# HOW TO COMPLETE THIS TASK:
Set down, word for word, every line from the one containing "have to stop being numb to it; whether you're" down to the one containing "Say more swears, Jimmy!", both included.

# LISTED RECORDS:
════════

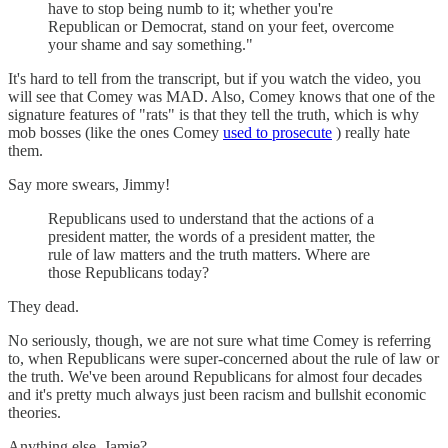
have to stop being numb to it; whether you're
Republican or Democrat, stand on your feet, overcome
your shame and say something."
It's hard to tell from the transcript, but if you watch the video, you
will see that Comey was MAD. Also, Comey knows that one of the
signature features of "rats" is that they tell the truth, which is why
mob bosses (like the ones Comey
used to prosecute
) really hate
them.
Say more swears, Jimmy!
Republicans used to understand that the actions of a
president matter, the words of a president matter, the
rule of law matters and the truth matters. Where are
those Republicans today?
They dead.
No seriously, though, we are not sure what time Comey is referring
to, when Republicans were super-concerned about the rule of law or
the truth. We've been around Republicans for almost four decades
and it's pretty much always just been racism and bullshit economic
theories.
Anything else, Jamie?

════════

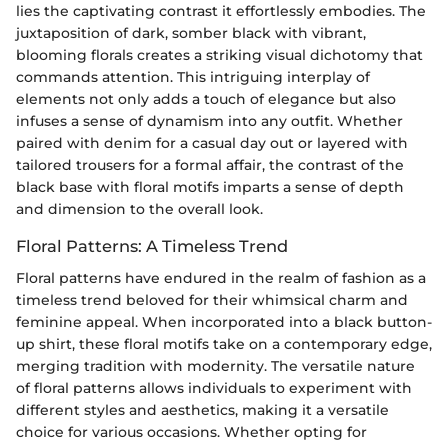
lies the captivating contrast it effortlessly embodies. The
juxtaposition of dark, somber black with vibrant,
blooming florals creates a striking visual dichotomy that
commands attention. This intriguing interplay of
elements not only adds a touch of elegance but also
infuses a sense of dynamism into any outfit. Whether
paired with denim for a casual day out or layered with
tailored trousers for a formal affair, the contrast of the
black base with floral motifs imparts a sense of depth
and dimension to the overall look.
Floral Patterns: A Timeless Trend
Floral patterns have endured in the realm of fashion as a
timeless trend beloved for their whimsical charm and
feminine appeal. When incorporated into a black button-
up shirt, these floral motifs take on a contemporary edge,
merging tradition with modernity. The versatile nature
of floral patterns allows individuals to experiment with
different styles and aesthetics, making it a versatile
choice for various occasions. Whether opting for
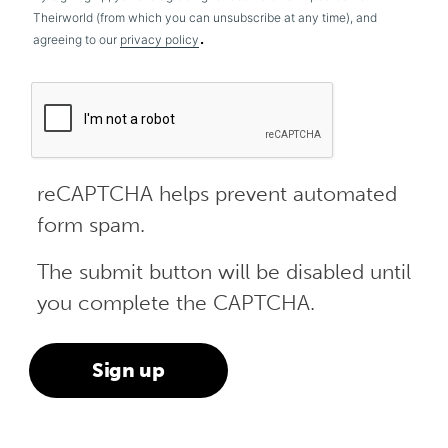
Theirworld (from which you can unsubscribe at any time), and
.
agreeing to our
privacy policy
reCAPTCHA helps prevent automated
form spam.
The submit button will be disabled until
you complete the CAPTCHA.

════════

# TASK ANSWER:
have to stop being numb to it; whether you're
Republican or Democrat, stand on your feet, overcome
your shame and say something."
It's hard to tell from the transcript, but if you watch the video, you
will see that Comey was MAD. Also, Comey knows that one of the
signature features of "rats" is that they tell the truth, which is why
mob bosses (like the ones Comey
used to prosecute
) really hate
them.
Say more swears, Jimmy!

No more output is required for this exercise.